In the latest chapter of his storied, up-and-down career, Ian Bruce Eichner is once again verging on losing control of his signature development project of the market cycle.
Eichner, who has notoriously gone bust in each of the past three decades but bounces back each time, is now battling with his joint-venture partners Fortress Investment Group and Dune Real Estate Partners over financing at his glassy Flatiron District condominium tower at 45 East 22nd Street.
The head of the Continuum Company is accusing Fortress and Dune of stymying his efforts to refinance the struggling project in an effort to protect their returns, thus edging him toward default and putting him on the hook for personal guarantees, according to a lawsuit Eichner filed in Manhattan Supreme Court Wednesday.

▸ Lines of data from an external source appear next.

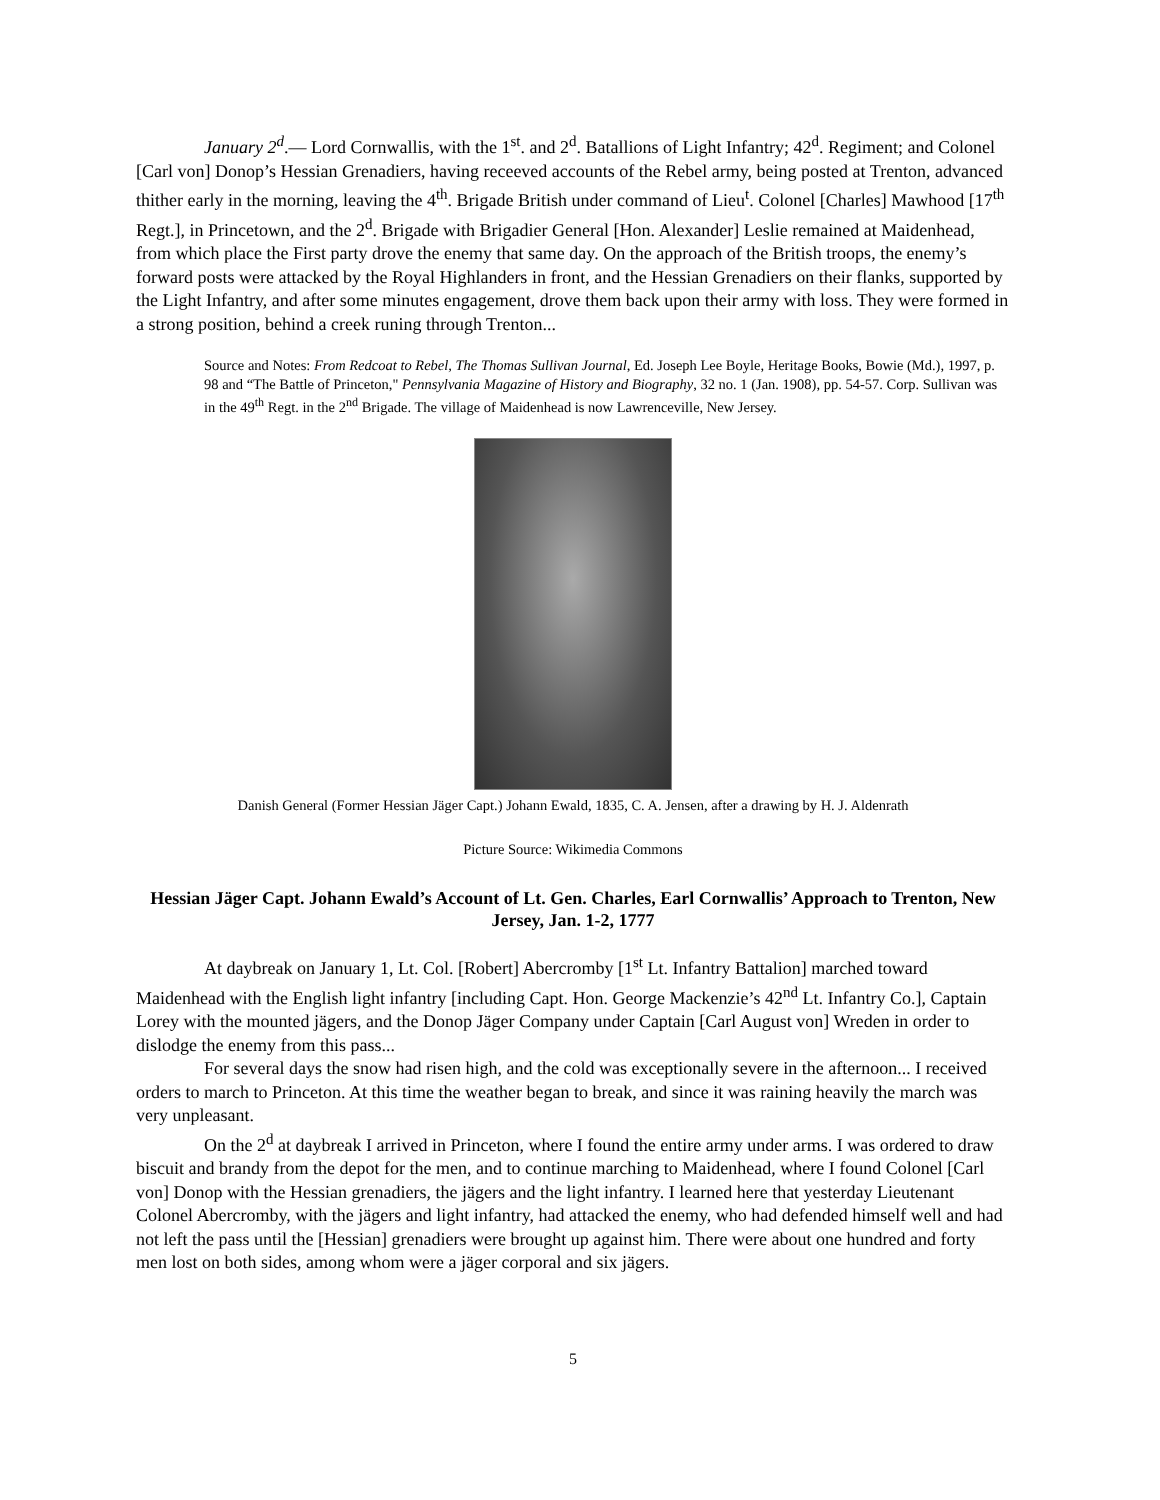January 2<sup>d</sup>.— Lord Cornwallis, with the 1<sup>st</sup>. and 2<sup>d</sup>. Batallions of Light Infantry; 42<sup>d</sup>. Regiment; and Colonel [Carl von] Donop’s Hessian Grenadiers, having receeved accounts of the Rebel army, being posted at Trenton, advanced thither early in the morning, leaving the 4<sup>th</sup>. Brigade British under command of Lieu<sup>t</sup>. Colonel [Charles] Mawhood [17<sup>th</sup> Regt.], in Princetown, and the 2<sup>d</sup>. Brigade with Brigadier General [Hon. Alexander] Leslie remained at Maidenhead, from which place the First party drove the enemy that same day. On the approach of the British troops, the enemy’s forward posts were attacked by the Royal Highlanders in front, and the Hessian Grenadiers on their flanks, supported by the Light Infantry, and after some minutes engagement, drove them back upon their army with loss. They were formed in a strong position, behind a creek runing through Trenton...
Source and Notes: From Redcoat to Rebel, The Thomas Sullivan Journal, Ed. Joseph Lee Boyle, Heritage Books, Bowie (Md.), 1997, p. 98 and “The Battle of Princeton," Pennsylvania Magazine of History and Biography, 32 no. 1 (Jan. 1908), pp. 54-57. Corp. Sullivan was in the 49<sup>th</sup> Regt. in the 2<sup>nd</sup> Brigade. The village of Maidenhead is now Lawrenceville, New Jersey.
Danish General (Former Hessian Jäger Capt.) Johann Ewald, 1835, C. A. Jensen, after a drawing by H. J. Aldenrath
Picture Source: Wikimedia Commons
Hessian Jäger Capt. Johann Ewald’s Account of Lt. Gen. Charles, Earl Cornwallis’ Approach to Trenton, New Jersey, Jan. 1-2, 1777
At daybreak on January 1, Lt. Col. [Robert] Abercromby [1<sup>st</sup> Lt. Infantry Battalion] marched toward Maidenhead with the English light infantry [including Capt. Hon. George Mackenzie’s 42<sup>nd</sup> Lt. Infantry Co.], Captain Lorey with the mounted jägers, and the Donop Jäger Company under Captain [Carl August von] Wreden in order to dislodge the enemy from this pass...
For several days the snow had risen high, and the cold was exceptionally severe in the afternoon... I received orders to march to Princeton. At this time the weather began to break, and since it was raining heavily the march was very unpleasant.
On the 2<sup>d</sup> at daybreak I arrived in Princeton, where I found the entire army under arms. I was ordered to draw biscuit and brandy from the depot for the men, and to continue marching to Maidenhead, where I found Colonel [Carl von] Donop with the Hessian grenadiers, the jägers and the light infantry. I learned here that yesterday Lieutenant Colonel Abercromby, with the jägers and light infantry, had attacked the enemy, who had defended himself well and had not left the pass until the [Hessian] grenadiers were brought up against him. There were about one hundred and forty men lost on both sides, among whom were a jäger corporal and six jägers.
5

Eichner claims the partners will declare a default under their JV agreement if he can’t secure temporary certificates of occupancy for two units in the 83-unit project by March 31 – effectively cutting him out of the day-to-day operation of the development. But Eichner says they’re actively working to prevent him from obtaining the TCOs, both by refusing to release funds necessary for construction work and blocking the developer from purchasing one unit himself, which he offered to buy for $19.5 million.
“The only explanation for [Fortress and Dune’s] course of action is [their] desire to take over so that [they] can sell of the remaining units at a deep discount sufficient only to recoup [their] own investment plus preferred interest,” Eichner’s attorneys wrote in court papers.

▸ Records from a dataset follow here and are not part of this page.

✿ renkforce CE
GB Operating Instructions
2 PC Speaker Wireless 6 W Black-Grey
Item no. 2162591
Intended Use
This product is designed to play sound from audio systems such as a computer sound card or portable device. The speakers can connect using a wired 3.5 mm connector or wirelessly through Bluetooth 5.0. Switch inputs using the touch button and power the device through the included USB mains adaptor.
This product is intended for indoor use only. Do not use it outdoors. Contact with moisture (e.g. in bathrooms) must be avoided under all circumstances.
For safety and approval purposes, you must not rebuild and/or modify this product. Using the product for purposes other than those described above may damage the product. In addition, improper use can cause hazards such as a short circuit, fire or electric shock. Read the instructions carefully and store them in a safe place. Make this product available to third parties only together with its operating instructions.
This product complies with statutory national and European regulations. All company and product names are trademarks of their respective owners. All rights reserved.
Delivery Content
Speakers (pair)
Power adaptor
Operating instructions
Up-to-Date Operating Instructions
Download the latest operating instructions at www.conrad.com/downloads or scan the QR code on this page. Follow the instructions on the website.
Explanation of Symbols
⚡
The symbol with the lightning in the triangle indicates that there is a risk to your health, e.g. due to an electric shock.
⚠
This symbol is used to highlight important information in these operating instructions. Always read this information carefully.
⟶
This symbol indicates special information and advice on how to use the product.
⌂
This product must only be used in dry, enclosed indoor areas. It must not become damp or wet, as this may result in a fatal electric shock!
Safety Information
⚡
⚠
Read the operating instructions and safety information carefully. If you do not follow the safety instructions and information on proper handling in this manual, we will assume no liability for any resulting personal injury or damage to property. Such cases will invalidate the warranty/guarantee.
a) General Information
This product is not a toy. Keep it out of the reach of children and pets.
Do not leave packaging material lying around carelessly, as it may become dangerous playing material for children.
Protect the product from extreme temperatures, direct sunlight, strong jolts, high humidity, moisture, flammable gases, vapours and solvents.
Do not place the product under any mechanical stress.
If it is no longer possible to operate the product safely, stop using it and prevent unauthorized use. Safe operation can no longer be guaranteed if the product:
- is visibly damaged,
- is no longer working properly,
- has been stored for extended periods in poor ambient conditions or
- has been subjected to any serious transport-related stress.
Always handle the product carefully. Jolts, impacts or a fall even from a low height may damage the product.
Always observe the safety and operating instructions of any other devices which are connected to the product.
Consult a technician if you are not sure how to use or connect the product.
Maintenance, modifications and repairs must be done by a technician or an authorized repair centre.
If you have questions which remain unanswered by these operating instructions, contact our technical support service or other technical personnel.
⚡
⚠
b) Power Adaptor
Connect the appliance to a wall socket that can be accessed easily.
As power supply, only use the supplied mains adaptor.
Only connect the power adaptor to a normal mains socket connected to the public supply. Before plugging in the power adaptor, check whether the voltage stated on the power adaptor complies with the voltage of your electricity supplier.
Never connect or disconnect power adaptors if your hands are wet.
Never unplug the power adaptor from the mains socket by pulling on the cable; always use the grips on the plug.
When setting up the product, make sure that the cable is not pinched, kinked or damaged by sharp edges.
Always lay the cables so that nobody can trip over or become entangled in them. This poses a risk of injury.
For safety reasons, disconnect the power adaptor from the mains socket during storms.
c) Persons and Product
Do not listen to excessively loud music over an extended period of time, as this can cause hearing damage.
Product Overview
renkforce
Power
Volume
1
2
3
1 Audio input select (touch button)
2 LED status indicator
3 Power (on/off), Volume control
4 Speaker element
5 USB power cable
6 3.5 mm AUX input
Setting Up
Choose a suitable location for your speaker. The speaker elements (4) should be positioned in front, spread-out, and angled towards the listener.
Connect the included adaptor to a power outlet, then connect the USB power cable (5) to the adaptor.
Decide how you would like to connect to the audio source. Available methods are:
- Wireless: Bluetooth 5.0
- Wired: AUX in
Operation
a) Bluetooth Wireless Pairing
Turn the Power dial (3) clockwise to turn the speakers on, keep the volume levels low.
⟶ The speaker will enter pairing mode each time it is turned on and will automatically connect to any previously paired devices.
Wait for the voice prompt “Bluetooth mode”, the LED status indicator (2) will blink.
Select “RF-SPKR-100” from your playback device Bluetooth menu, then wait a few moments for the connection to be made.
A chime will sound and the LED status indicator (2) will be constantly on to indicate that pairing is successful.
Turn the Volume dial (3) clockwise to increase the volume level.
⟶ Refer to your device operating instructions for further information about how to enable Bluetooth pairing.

Eichner declined to comment. Representatives for Fortress and Dune could not be immediately reached.
The condo project, like many across the city, is struggling to move units amid a slow sales market. Eichner claims that more than 70 percent of the units are sold, but when the $343 million construction loan Goldman Sachs provided for the project came due last fall, the partners had to seek additional financing to complete construction.
Eichner said he secured a signed term sheet from JPMorgan Chase in late January for a $160 million inventory loan, but the financing left a $20 million shortfall that would be have to be made up by Fortress and Dune’s payoff and a discount on their debt.

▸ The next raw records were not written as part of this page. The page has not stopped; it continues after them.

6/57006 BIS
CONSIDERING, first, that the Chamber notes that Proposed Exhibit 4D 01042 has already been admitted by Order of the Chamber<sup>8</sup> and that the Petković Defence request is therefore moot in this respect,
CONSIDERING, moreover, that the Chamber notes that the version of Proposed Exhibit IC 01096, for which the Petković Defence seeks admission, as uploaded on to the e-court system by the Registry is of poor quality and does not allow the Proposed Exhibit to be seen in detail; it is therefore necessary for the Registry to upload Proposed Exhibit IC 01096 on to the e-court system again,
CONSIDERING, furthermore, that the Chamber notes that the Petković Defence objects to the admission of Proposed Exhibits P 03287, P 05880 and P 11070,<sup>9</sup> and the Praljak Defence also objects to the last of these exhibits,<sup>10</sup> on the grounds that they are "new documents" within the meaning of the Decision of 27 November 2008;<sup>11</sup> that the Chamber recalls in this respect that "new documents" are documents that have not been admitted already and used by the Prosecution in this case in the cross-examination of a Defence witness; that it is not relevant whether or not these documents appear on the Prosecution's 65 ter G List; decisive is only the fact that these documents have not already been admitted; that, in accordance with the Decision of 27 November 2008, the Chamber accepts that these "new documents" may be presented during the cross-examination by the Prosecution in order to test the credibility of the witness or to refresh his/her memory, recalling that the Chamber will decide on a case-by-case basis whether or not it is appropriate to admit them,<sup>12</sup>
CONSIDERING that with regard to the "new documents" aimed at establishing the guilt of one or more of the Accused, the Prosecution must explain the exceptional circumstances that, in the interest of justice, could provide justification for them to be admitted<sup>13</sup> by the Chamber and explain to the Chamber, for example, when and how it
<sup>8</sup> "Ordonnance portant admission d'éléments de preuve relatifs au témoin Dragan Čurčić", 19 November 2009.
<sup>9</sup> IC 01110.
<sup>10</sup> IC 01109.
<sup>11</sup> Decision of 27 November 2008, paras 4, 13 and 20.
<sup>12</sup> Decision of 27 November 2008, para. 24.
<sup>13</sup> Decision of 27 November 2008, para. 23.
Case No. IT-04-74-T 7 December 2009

The developer said the partners had previously reached a conceptual agreement to these concessions, but claims Fortress and Dune instead rejected the proposal and started delaying the project.
Meanwhile, Eichner claims he was working on a separate deal with Fortress provide financing for the 1 million-square-foot mixed-use development he’s planning in Crown Heights with Lincoln Equities. Eichner said that in order to secure the financing, Fortress strong armed him into moving a $10 million deposit he had set aside as part of the 45 East 22nd Street project into a Fotress-controlled account.
“Eichner, facing untenable pressure on the Crown Heights deal, had no choice but to agree to the terms,” his attorneys wrote.
Now, Eichner says, his JV partners are threatening to abandon the Flatiron project.
Fortress and Dune, his attorneys wrote, have “telegraphed that [they] will proceed to destroy all the remaining equity in the project, destroying the value of the [joint venture] and completely depriving [Eichner] of the value of [his] $61 million investment.”
Eichner is suing for preliminary and permanent injunctive relief, plus no less than $20 million in compensatory damages and $60 million in punitive damages.
It’s the latest twist in the developer’s long and storied career, which saw him surrender his CitySpire tower and and office building at 1540 Broadway in Midtown in the early 1990s, as well as his $3 billion Cosmopolitan Resort Casino Las Vegas casino in 2008.
After his exile to the desert, Eichner returned to New York City in 2010 and the next year started stitching together a complicated assemblage to build the Flatiron project.
In 2016 he lost control of a large development site in East Harlem at 1800 Park Avenue he had purchased in 2013 for $66 million. The Durst Organization bought the property for $90.95 million after it purchased debt on the property that Eichner had defaulted on.